Newspapers that pursued various members of the House and Senate through their town hall meetings found an oddly mixed reaction, with the accolades and brickbats coming from predictably partisan corners and no consensus about the accomplishments or outrages of this historic session.
It is hard to remember now in the spring of 2010 that less than two years ago, when the country faced the task of electing a new president, the finalists were all members of the U.S. Senate.
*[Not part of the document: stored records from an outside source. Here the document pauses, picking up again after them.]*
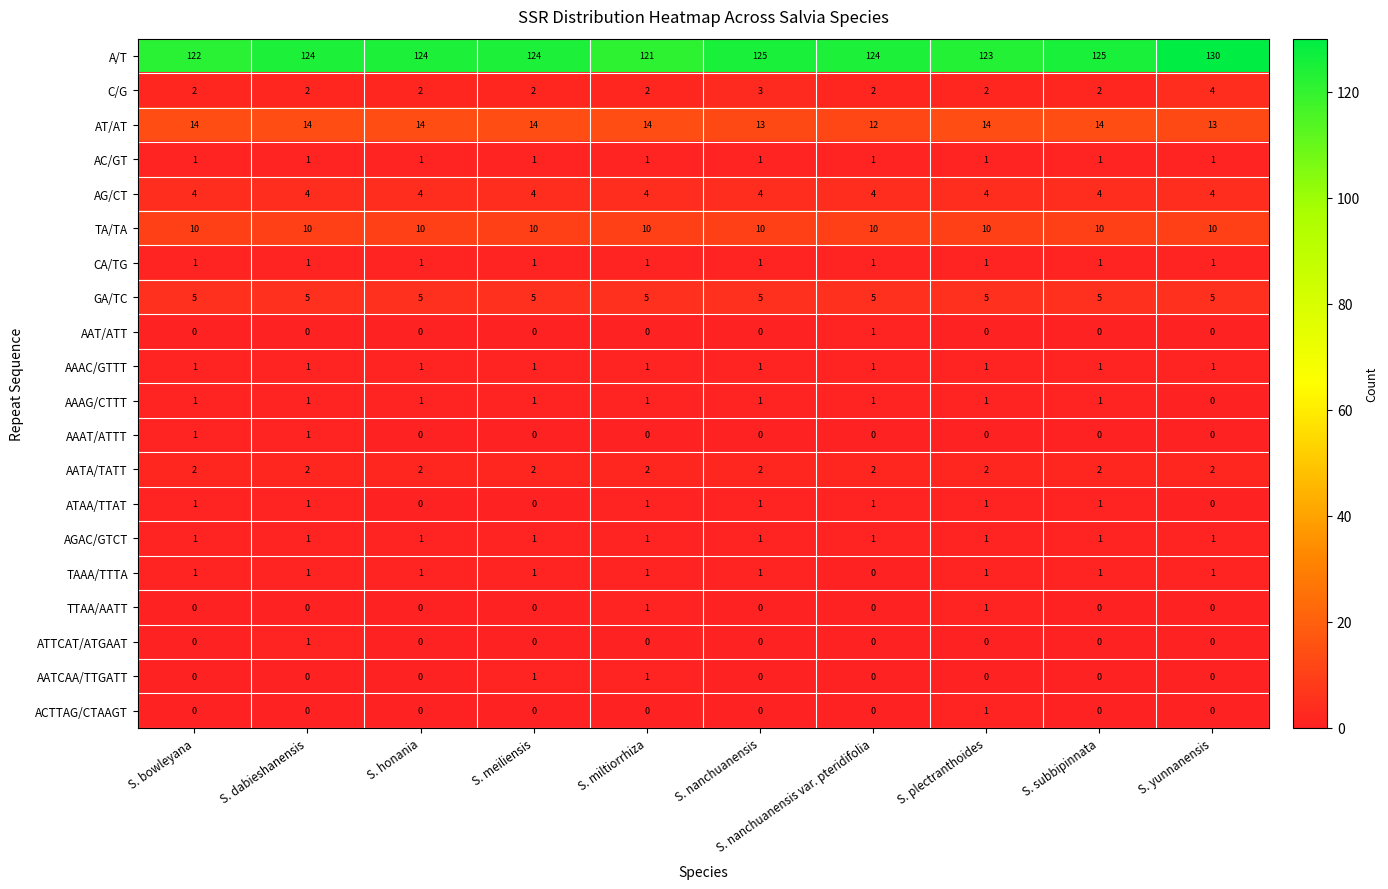

Is it true that GA/TC equals 5 at S. subbipinnata?

True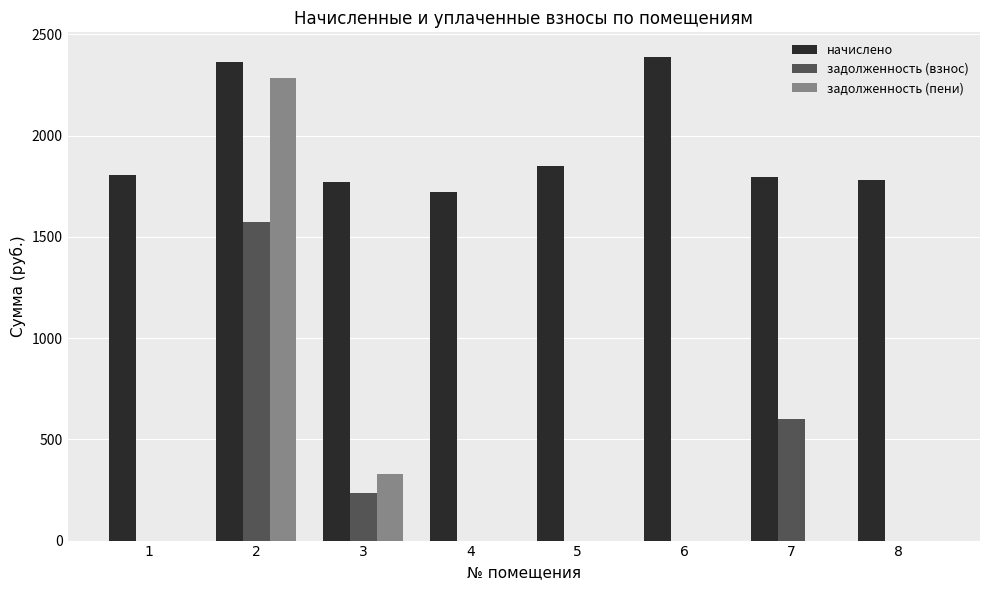

What is the maximum value shown in the chart?

2390.2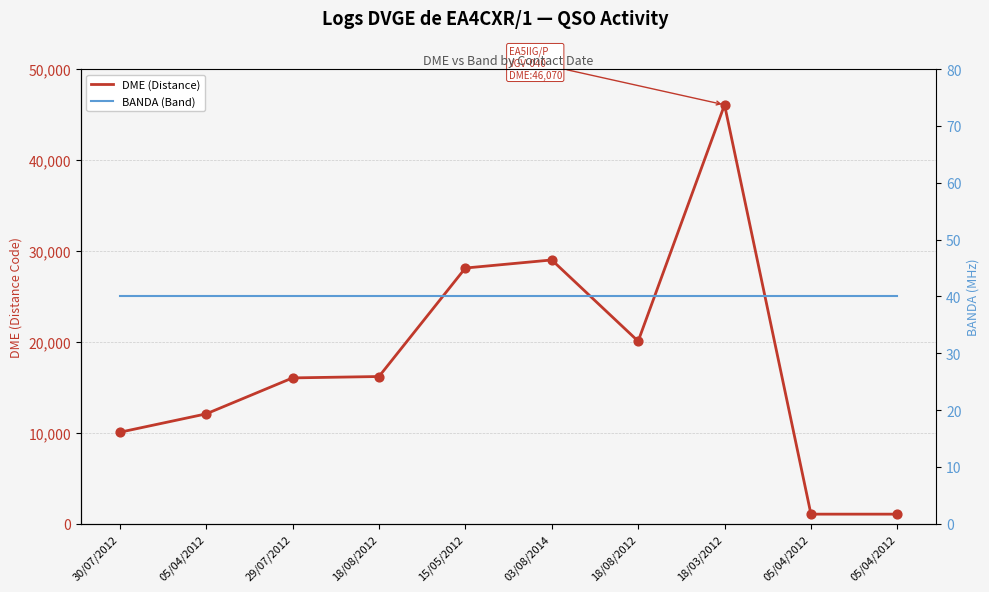

Which series has the widest spread of Y values?

DME (Distance)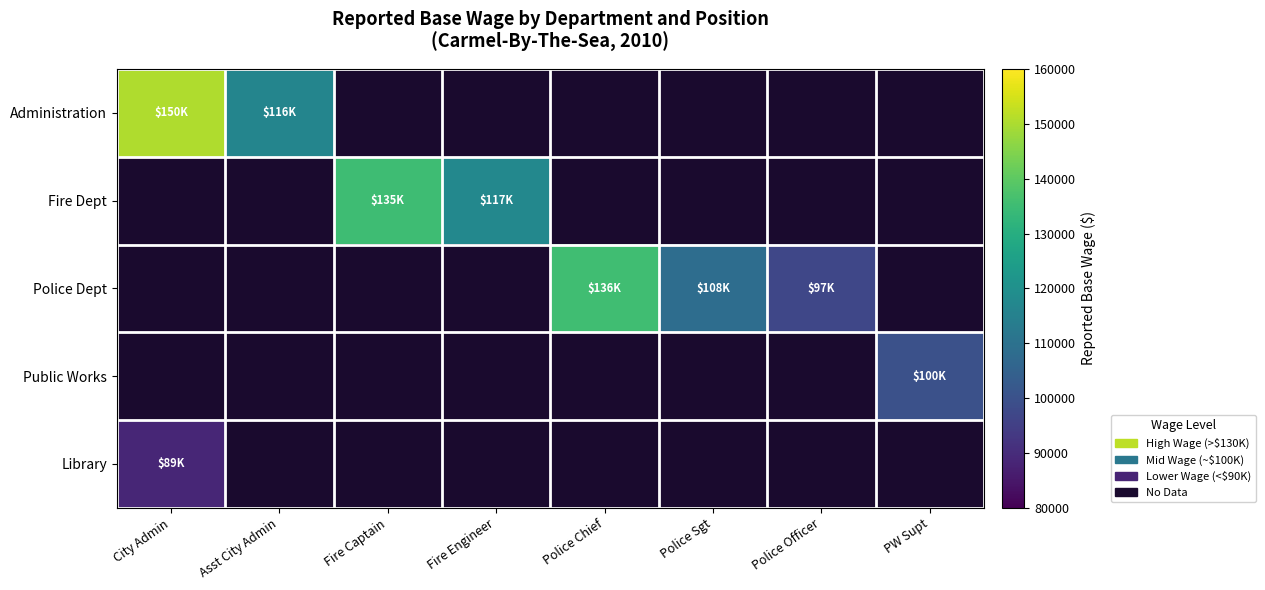

Which label corresponds to the largest value in the chart?

City Admin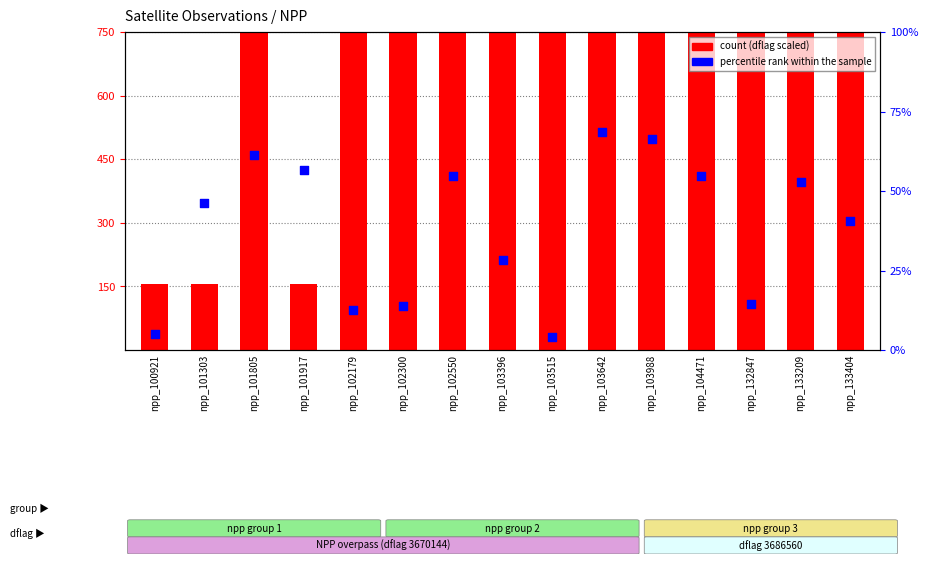

At how many categories does at least one series exceed 232?

12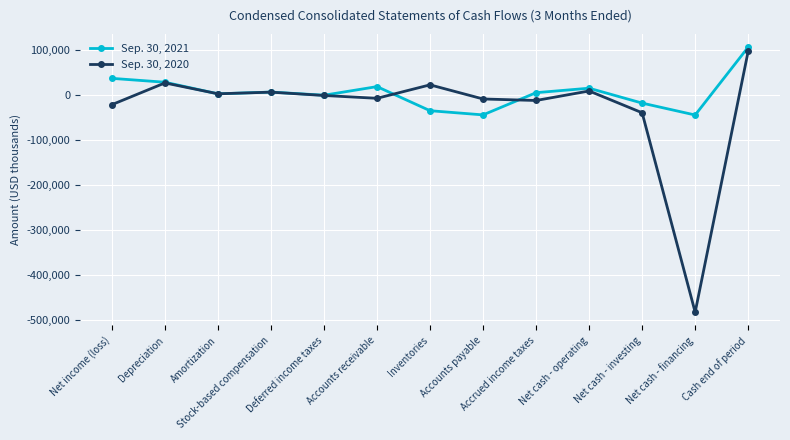

Rank the series by their maximum value, from highest to lowest.

Sep. 30, 2021, Sep. 30, 2020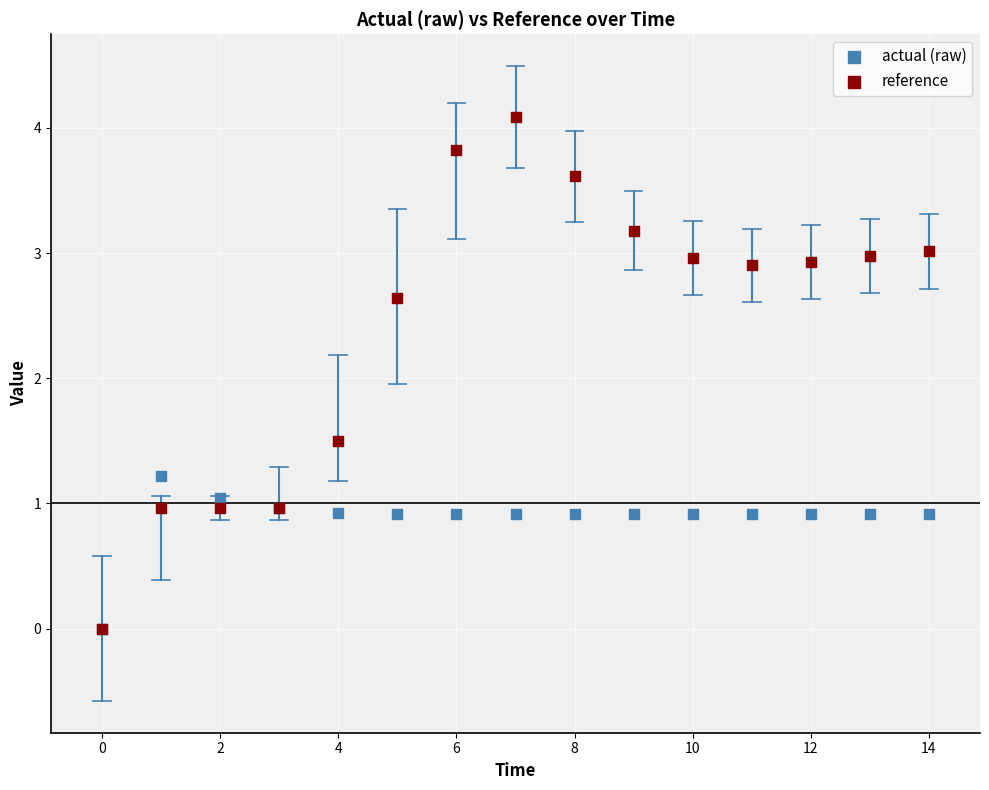

In the reference series, what Y value is closest to 2?

1.5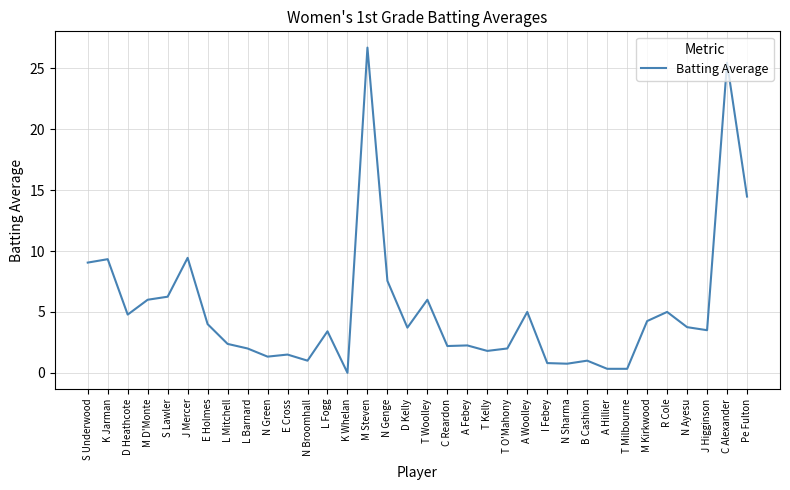

Does the chart display data point markers on the line(s)?

No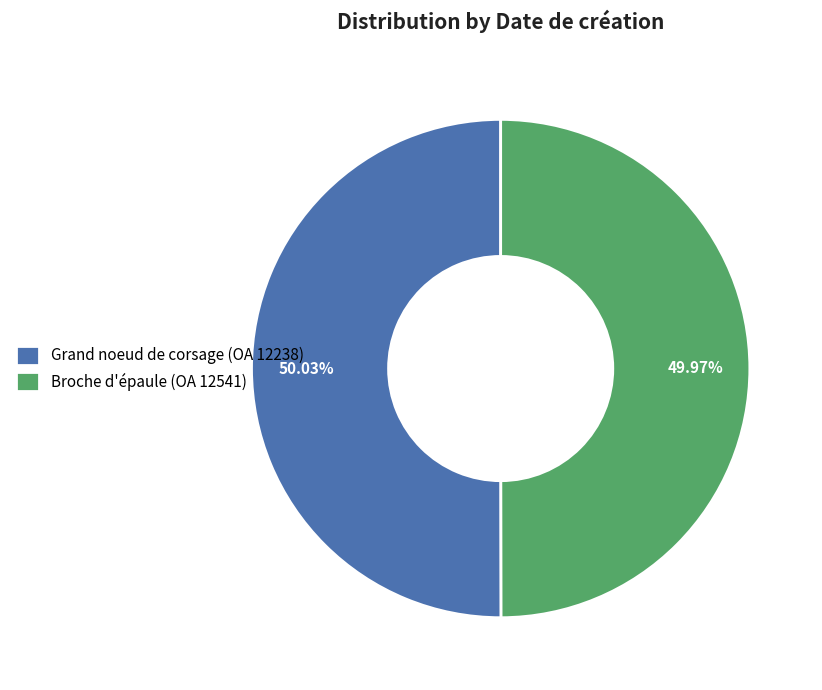

What is the ratio of the value at Grand noeud de corsage (OA 12238) to the value at Broche d'épaule (OA 12541)?

1.0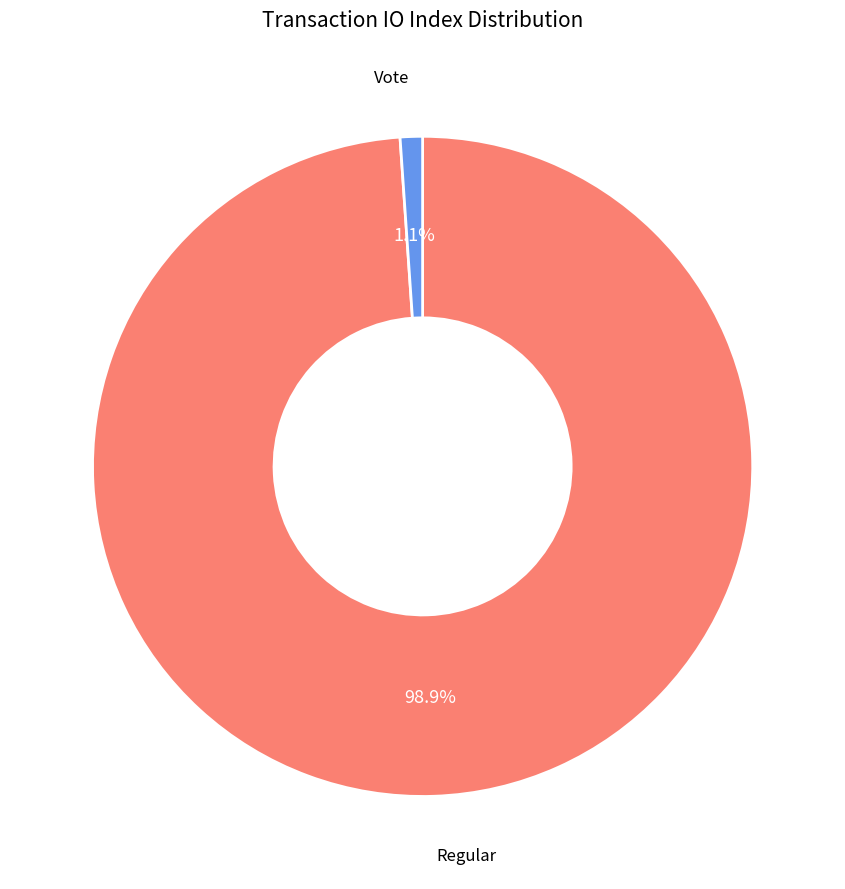

Does any single category account for the majority?

Yes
Barack Obama, Hillary Rodham Clinton and John McCain outdistanced all their rivals, setting the stage for Obama and Joe Biden to become the first all-Senate tandem to win since John Kennedy and Lyndon Johnson. In 2008, no credential worked better for the ultimate position in national leadership than being a member of Congress.
Today, most opinion polls agree that fewer than 20 percent of the voters approve of the job Congress is doing. Despite passage of a health care reform bill that will surely win a place in the history books along with an economic stimulus and education aid measures that are large by any measurement, the prestige of the legislative branch has sunk to a historic low.
Why the failing grades? Part of it is the broad public reaction to the spectacle the lawmakers have made of themselves these past 15 months.
Most Republicans I have talked with say they are convinced their outnumbered legislators have done the right thing by denying virtually all their votes to Obama and using every device possible to slow down or derail his agenda.
Most of the Democrats I interviewed are just as certain that the folks in the White House and the speaker’s office were justified in pushing the health care bill ahead to final passage in the face of polls showing most voters were opposed.
But the partisanship on both sides was itself a turnoff to independents. They were the people who had taken Obama seriously when he said he wanted to move Washington beyond the recriminations of the George W. Bush years. Regardless of their views on health care — or the economy or education or anything else — they are turned off by the inability of both parties to overcome their parochial concerns and find agreement on steps to curb the joblessness and debt that are consuming the country.
The other thing that strikes me about the conversations I’ve had recently in Florida and Texas, the anchors of the Sun Belt, is the way the health care legislation is perceived by those on opposite sides of the debate.
Despite Obama’s best efforts to convince his listeners that, broadly speaking, they will benefit personally as the legislation goes into effect, most of those I’ve encountered believe it is being done for someone else. The president and his Democratic allies argue that, for the first time, youths will be able to be covered on their parents’ policies until age 26 and no one will be barred by a pre-existing health condition.
But for the millions who already are insured — to some extent — by policies issued through their workplace and who worry mainly about the costs, it still sounds like someone else is being helped. And those 31 million uninsured who for the first time will have protection? They are definitely someone else.
This is not a selfish country, and when Medicare was expanded in 2003 to cover seniors’ prescription costs, there was no backlash — even though it was not paid for. But the country was not in a deep recession at that point and the sensitivity to borrowing and the national debt was not what it is now.
This is a country that is feeling the pinch. It has little or no tolerance for politics as usual. And it is skeptical of anyone claiming to offer good deeds. That’s why Congress is in trouble.